According to the American Federation of Teachers — a national union with 1.7 million members — facilitating a “safe and effective reopening” of public schools would require “at least $116.5 billion” in federal funding.
This figure includes safety measures like personal protective equipment as well as items like a 10 percent increase in “instructional staffing” and funds to provide students with a secure internet connection for students remote learning.
For his part, Biden is proposing $130 billion to help K-12 reopen as part of his $1.9 trillion stimulus package.
In December, the President set a goal for the majority of schools to reopen in his first 100 days in office. The goal was then paired down to include just Kindergarten through 8th grade.
It’s unclear how feasible Biden’s 100-day target is even as Democrats work to pass his stimulus plan through Congress.
If the government provides the necessary resources and funding, one expert said it would be tough but doable to make the changes needed to reopen safely.
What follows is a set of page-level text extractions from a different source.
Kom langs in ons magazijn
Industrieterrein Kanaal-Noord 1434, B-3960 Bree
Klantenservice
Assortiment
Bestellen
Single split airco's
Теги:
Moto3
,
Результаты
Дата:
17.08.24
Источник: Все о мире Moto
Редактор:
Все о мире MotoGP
Hernandez, the University of Colorado engineering professor, said renovating ventilation systems in older schools across the nation in particular would be a challenge in that time frame.
“In our great country, could we get every school up to the most modern HVAC standards to significantly lower airborne exposure risks in the education environment? In 100 days? From an infrastructure perspective, that would be a tough one, but doable should our government and private sectors devote the resources and resolve to do so,” Hernandez told CNN.